Cape Fear River Completes Fish Passage Way

The rock arch ramp, 32 miles from Wilmington, will allow striped bass, American shad, river herring and sturgeon to spawn upstream.

The U.S. Army Corps of Engineers recently completed construction of a rock arch ramp ( a.k.a. "fish passage way") at the Cape Fear River Lock and Dam No. 1, located about 32 miles upriver from Wilmington.

"Improved habitat conditions in the Cape Fear River will benefit not only these important fish species, but also the communities that depend on the river for its abundant water supply and rich recreational opportunities," said Anne Deaton, Habitat Protection Section Chief for the N.C. Division of Marine Fisheries. "The economic value of recreational fishing on the Cape Fear is estimated to be more than $1 million annually, and this number has potential to grow substantially as populations of some fish species expand in the Cape Fear."

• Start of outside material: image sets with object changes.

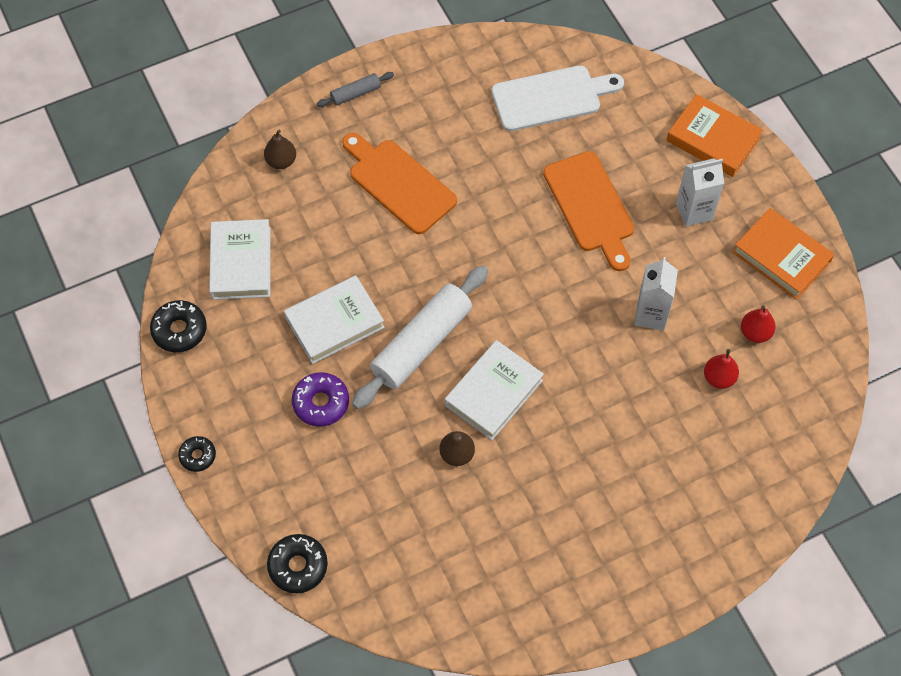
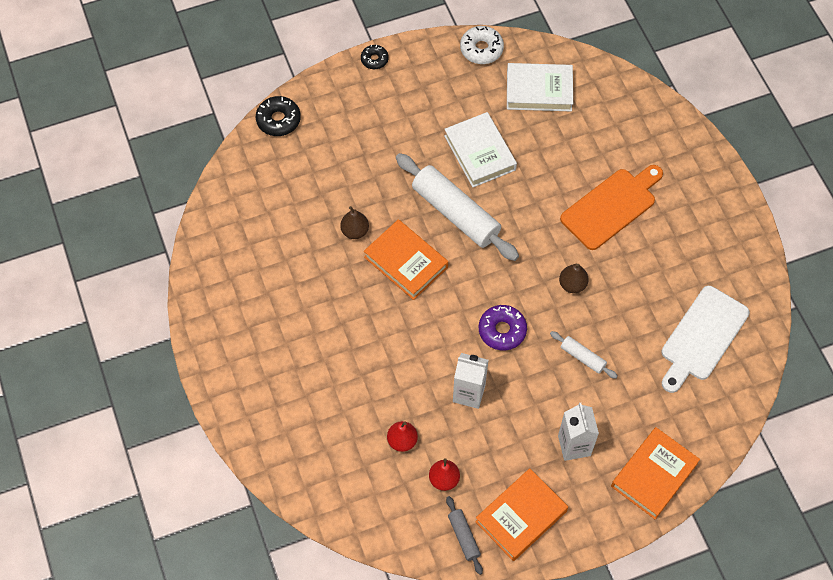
camera: 95 degrees right, 0 degrees up
(179, 330) = (481, 49): black donut -> white donut
(281, 161) = (636, 121): brown pear -> brown pear (572, 284)
(321, 403) = (409, 140): purple donut -> purple donut (502, 330)
(355, 93) = (706, 179): grey rolling pin -> grey rolling pin (464, 536)
(493, 393) = (406, 262): white book -> orange book
(551, 97) = (702, 337): white cutting board -> white cutting board turned 45 degrees clockwise
(590, 206) = (582, 357): orange cutting board -> white rolling pin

At more than 9,000 square miles, the Cape Fear River basin is one of the largest watersheds in North Carolina, stretching from the Atlantic Ocean to past Greensboro. Dams and other blockages prevent fish such as striped bass, American shad, river herring and sturgeon from migrating upstream to spawn.

The rock arch ramp is expected to improve passage of these anadromous fish during their spring migrations to reach historical spawning grounds. An evaluation will follow the rock arch ramp construction, assessing fishes' use of the ramp over a two-year study. This winter, the partnership will construct an ADA-compliant, 90-foot-wide fishing pier for anglers, paved parking and access at the rock arch ramp.

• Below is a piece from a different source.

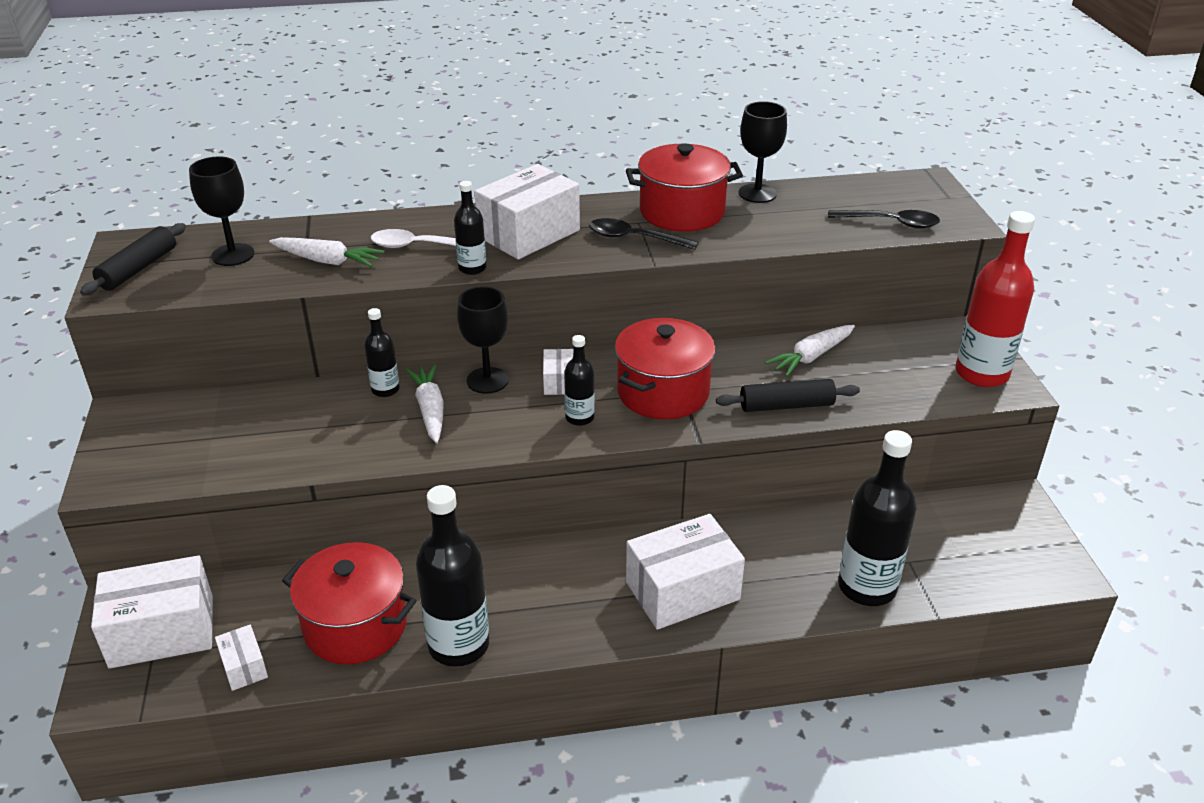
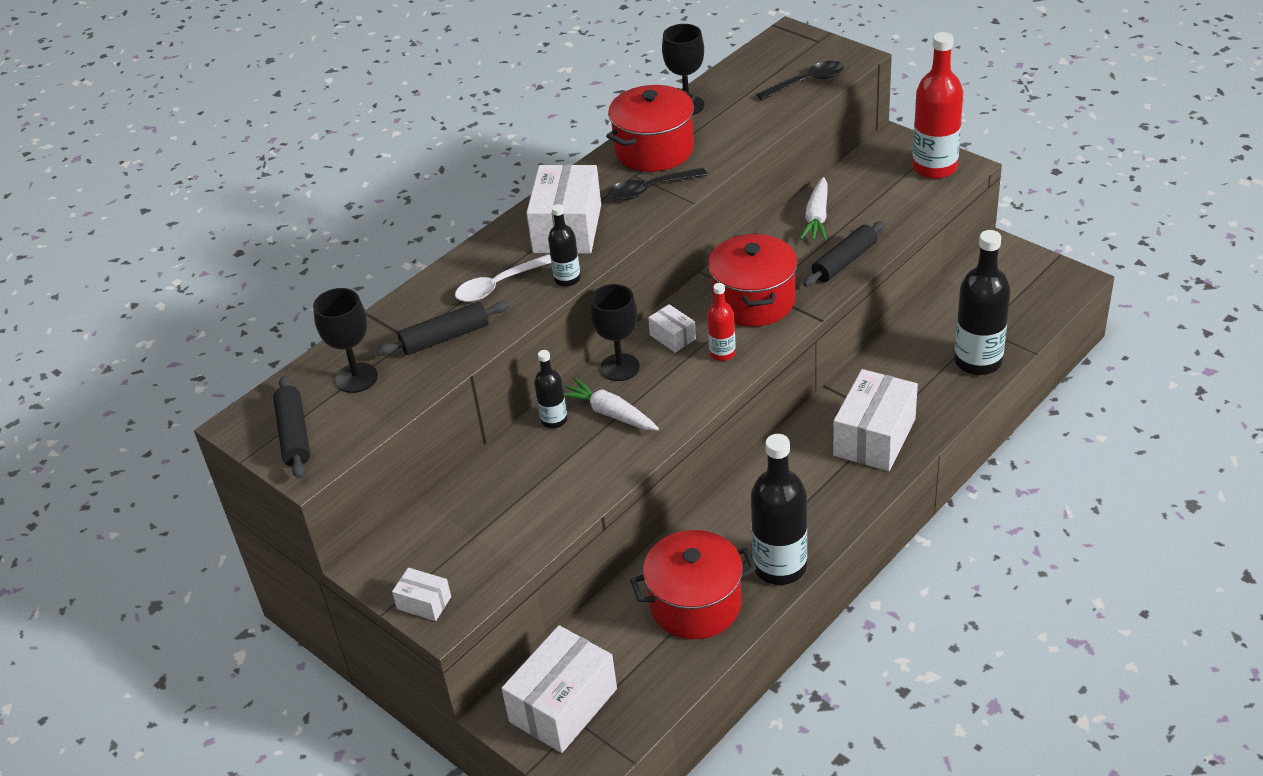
camera: 35 degrees left, 5 degrees up
(244, 667) = (657, 682): white box -> white box (424, 603)
(328, 261) = (445, 337): white carrot -> black rolling pin
(579, 418) = (722, 353): black bottle -> red bottle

Completion of the rock arch ramp coincides with the release of the "Cape Fear River Basin Action Plan for Migratory Fish" by the Cape Fear River Partnership. The draft plan provides long-term, habitat-based solutions for migratory fish in the Cape Fear River basin. The plan identifies threats to migratory fish populations, outlines actions to improve water quality, habitat conditions and fish passage, and will determine the community and economic benefits of improved migratory fish populations.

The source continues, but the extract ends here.